Directive – Reproduce the text of the items below, substituting "Gaming Lounge" for "Gaming Club" and leaving everything else unchanged.

Supplied material –
%%
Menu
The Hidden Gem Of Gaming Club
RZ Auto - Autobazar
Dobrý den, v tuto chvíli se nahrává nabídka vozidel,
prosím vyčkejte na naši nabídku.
%%
Task response –
Menu
The Hidden Gem Of Gaming Lounge
RZ Auto - Autobazar
Dobrý den, v tuto chvíli se nahrává nabídka vozidel,
prosím vyčkejte na naši nabídku.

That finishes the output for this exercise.